* _TASK INSTRUCTIONS_:
Once you have reviewed the listing below, restate it word for word.

* _TASK DATA_:
"""
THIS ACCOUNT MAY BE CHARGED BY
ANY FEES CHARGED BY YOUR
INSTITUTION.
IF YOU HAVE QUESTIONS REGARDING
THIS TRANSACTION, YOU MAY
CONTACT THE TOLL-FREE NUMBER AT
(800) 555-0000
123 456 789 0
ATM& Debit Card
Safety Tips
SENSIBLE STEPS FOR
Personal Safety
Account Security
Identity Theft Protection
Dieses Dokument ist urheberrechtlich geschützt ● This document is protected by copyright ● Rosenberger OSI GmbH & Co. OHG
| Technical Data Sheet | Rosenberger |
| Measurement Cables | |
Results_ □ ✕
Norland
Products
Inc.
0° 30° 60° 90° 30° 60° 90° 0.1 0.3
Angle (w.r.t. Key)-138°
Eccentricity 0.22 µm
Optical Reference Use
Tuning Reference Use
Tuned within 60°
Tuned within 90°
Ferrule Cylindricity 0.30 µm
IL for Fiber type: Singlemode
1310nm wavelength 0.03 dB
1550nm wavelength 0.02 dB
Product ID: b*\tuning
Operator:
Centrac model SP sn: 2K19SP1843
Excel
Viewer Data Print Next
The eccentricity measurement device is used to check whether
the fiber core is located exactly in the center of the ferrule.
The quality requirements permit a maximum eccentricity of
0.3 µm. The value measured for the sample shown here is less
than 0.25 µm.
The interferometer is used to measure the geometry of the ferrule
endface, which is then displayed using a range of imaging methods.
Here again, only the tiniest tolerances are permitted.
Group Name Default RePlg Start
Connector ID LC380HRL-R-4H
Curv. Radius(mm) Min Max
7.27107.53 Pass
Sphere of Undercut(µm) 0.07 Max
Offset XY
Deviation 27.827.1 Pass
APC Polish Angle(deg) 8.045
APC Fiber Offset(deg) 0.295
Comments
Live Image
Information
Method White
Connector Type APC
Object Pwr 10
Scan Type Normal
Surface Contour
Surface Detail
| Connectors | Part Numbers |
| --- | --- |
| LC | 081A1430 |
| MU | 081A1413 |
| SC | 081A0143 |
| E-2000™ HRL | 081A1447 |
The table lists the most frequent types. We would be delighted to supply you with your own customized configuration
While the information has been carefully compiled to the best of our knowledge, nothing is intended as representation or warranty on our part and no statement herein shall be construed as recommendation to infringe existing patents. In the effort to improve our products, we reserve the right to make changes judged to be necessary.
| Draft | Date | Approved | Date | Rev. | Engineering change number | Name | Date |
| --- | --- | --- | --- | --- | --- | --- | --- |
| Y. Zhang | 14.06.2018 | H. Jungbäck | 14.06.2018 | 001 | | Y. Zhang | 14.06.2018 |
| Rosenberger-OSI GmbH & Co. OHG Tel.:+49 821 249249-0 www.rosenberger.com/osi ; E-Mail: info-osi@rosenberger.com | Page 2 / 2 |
"""
* _RESULT BELOW_:
THIS ACCOUNT MAY BE CHARGED BY
ANY FEES CHARGED BY YOUR
INSTITUTION.
IF YOU HAVE QUESTIONS REGARDING
THIS TRANSACTION, YOU MAY
CONTACT THE TOLL-FREE NUMBER AT
(800) 555-0000
123 456 789 0
ATM& Debit Card
Safety Tips
SENSIBLE STEPS FOR
Personal Safety
Account Security
Identity Theft Protection
Dieses Dokument ist urheberrechtlich geschützt ● This document is protected by copyright ● Rosenberger OSI GmbH & Co. OHG
| Technical Data Sheet | Rosenberger |
| Measurement Cables | |
Results_ □ ✕
Norland
Products
Inc.
0° 30° 60° 90° 30° 60° 90° 0.1 0.3
Angle (w.r.t. Key)-138°
Eccentricity 0.22 µm
Optical Reference Use
Tuning Reference Use
Tuned within 60°
Tuned within 90°
Ferrule Cylindricity 0.30 µm
IL for Fiber type: Singlemode
1310nm wavelength 0.03 dB
1550nm wavelength 0.02 dB
Product ID: b*\tuning
Operator:
Centrac model SP sn: 2K19SP1843
Excel
Viewer Data Print Next
The eccentricity measurement device is used to check whether
the fiber core is located exactly in the center of the ferrule.
The quality requirements permit a maximum eccentricity of
0.3 µm. The value measured for the sample shown here is less
than 0.25 µm.
The interferometer is used to measure the geometry of the ferrule
endface, which is then displayed using a range of imaging methods.
Here again, only the tiniest tolerances are permitted.
Group Name Default RePlg Start
Connector ID LC380HRL-R-4H
Curv. Radius(mm) Min Max
7.27107.53 Pass
Sphere of Undercut(µm) 0.07 Max
Offset XY
Deviation 27.827.1 Pass
APC Polish Angle(deg) 8.045
APC Fiber Offset(deg) 0.295
Comments
Live Image
Information
Method White
Connector Type APC
Object Pwr 10
Scan Type Normal
Surface Contour
Surface Detail
| Connectors | Part Numbers |
| --- | --- |
| LC | 081A1430 |
| MU | 081A1413 |
| SC | 081A0143 |
| E-2000™ HRL | 081A1447 |
The table lists the most frequent types. We would be delighted to supply you with your own customized configuration
While the information has been carefully compiled to the best of our knowledge, nothing is intended as representation or warranty on our part and no statement herein shall be construed as recommendation to infringe existing patents. In the effort to improve our products, we reserve the right to make changes judged to be necessary.
| Draft | Date | Approved | Date | Rev. | Engineering change number | Name | Date |
| --- | --- | --- | --- | --- | --- | --- | --- |
| Y. Zhang | 14.06.2018 | H. Jungbäck | 14.06.2018 | 001 | | Y. Zhang | 14.06.2018 |
| Rosenberger-OSI GmbH & Co. OHG Tel.:+49 821 249249-0 www.rosenberger.com/osi ; E-Mail: info-osi@rosenberger.com | Page 2 / 2 |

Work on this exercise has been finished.